- _TASK OBJECTIVE_
Nothing but the pictures is dropped; write out all the remaining data below exactly.

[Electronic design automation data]
────────

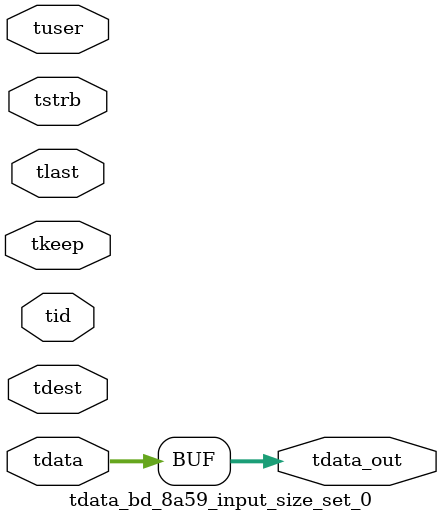
<source format=v>


`timescale 1ps/1ps

module tdata_bd_8a59_input_size_set_0 #
(
parameter C_S_AXIS_TDATA_WIDTH = 32,
parameter C_S_AXIS_TUSER_WIDTH = 0,
parameter C_S_AXIS_TID_WIDTH   = 0,
parameter C_S_AXIS_TDEST_WIDTH = 0,
parameter C_M_AXIS_TDATA_WIDTH = 32
)
(
input  [(C_S_AXIS_TDATA_WIDTH == 0 ? 1 : C_S_AXIS_TDATA_WIDTH)-1:0     ] tdata,
input  [(C_S_AXIS_TUSER_WIDTH == 0 ? 1 : C_S_AXIS_TUSER_WIDTH)-1:0     ] tuser,
input  [(C_S_AXIS_TID_WIDTH   == 0 ? 1 : C_S_AXIS_TID_WIDTH)-1:0       ] tid,
input  [(C_S_AXIS_TDEST_WIDTH == 0 ? 1 : C_S_AXIS_TDEST_WIDTH)-1:0     ] tdest,
input  [(C_S_AXIS_TDATA_WIDTH/8)-1:0 ] tkeep,
input  [(C_S_AXIS_TDATA_WIDTH/8)-1:0 ] tstrb,
input                                                                    tlast,
output [C_M_AXIS_TDATA_WIDTH-1:0] tdata_out
);

assign tdata_out = {tdata[47:0]};

endmodule


</source>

────────

- _RESULT OF THIS TASK_
<source format=v>


`timescale 1ps/1ps

module tdata_bd_8a59_input_size_set_0 #
(
parameter C_S_AXIS_TDATA_WIDTH = 32,
parameter C_S_AXIS_TUSER_WIDTH = 0,
parameter C_S_AXIS_TID_WIDTH   = 0,
parameter C_S_AXIS_TDEST_WIDTH = 0,
parameter C_M_AXIS_TDATA_WIDTH = 32
)
(
input  [(C_S_AXIS_TDATA_WIDTH == 0 ? 1 : C_S_AXIS_TDATA_WIDTH)-1:0     ] tdata,
input  [(C_S_AXIS_TUSER_WIDTH == 0 ? 1 : C_S_AXIS_TUSER_WIDTH)-1:0     ] tuser,
input  [(C_S_AXIS_TID_WIDTH   == 0 ? 1 : C_S_AXIS_TID_WIDTH)-1:0       ] tid,
input  [(C_S_AXIS_TDEST_WIDTH == 0 ? 1 : C_S_AXIS_TDEST_WIDTH)-1:0     ] tdest,
input  [(C_S_AXIS_TDATA_WIDTH/8)-1:0 ] tkeep,
input  [(C_S_AXIS_TDATA_WIDTH/8)-1:0 ] tstrb,
input                                                                    tlast,
output [C_M_AXIS_TDATA_WIDTH-1:0] tdata_out
);

assign tdata_out = {tdata[47:0]};

endmodule


</source>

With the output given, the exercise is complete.